Effective M&A strategy sees GIG revenues jump 202% for 2016

Completing its first full-year on the Oslo Stock Exchange (listed July 2015), Gaming Innovation Group (GIG) has recorded a 202% increase in corporate revenues to €53 million (FY 2015: €17.8 million).

Updating investors, GIG governance stated that its performance had been driven by its effective M&A strategy which had seen the firm increase its presence in lucrative Nordic markets.

Closing its full-year 2016 corporate performance, GIG would record an operating EBITDA of €5.8 million, reversing FY 2015 losses of – €2.1 million. The firm achieved a positive EBITDA despite doubling group marketing spend to €19 million for FY 2016.
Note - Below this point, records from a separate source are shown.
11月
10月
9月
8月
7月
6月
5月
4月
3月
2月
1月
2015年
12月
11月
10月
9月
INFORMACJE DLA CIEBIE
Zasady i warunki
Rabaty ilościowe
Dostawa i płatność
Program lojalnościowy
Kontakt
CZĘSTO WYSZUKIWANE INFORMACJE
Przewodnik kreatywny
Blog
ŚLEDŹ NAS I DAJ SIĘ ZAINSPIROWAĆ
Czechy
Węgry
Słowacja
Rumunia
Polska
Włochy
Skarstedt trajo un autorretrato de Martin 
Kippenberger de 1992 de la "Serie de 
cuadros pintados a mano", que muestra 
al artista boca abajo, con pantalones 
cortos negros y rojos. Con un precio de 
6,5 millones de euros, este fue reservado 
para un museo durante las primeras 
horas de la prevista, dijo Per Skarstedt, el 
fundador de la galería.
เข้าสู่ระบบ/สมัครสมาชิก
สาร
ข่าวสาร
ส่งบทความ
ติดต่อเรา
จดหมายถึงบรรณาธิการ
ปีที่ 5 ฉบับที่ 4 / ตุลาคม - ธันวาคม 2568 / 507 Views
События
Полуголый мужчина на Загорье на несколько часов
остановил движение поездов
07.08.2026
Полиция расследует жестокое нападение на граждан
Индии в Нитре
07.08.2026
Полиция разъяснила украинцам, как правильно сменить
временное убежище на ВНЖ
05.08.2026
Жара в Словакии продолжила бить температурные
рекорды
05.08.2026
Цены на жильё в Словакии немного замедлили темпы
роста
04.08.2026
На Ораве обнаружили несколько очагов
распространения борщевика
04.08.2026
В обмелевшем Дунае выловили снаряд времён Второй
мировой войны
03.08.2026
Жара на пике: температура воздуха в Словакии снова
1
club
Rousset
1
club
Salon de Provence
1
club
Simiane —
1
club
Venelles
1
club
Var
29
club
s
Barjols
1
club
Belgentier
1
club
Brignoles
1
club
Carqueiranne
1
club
GIG governance noted that acquisitions undertaken in 2015 had been successfully incorporated as the firm ‘significantly strengthens its core organisation’.

Following its integration of acquired Betit Holding assets (June 2016), GIG has at present 25 brands active on its IGC platform. GIG governance stated that moving forward its acquired assets performance would be supported by new ‘organic brands’ such as recently launched igaming asset RIZK.

Commenting on 2016 performance Robin Reed CEO of Gaming Innovation Group stated;

“In 2016 Gaming Innovation Group truly entered the iGaming scene. At the beginning of the year, three brands were live on the iGC-platform, while we had 25 brands operational by the end of December. Rizk.com has been one of the most successful iGaming launches in 2016 and we have completed several acquisitions. All this illustrates how the company has emerged during the year. In order to create a leading iGaming company, focus for 2017 will still be on building volumes”.

Issuing a 2017 update, at present GIG governance targets full-year 2017 revenues to be ‘above €120 million’, as the company seeks to establish its IGC-platform as a marker leader in igaming and betting services.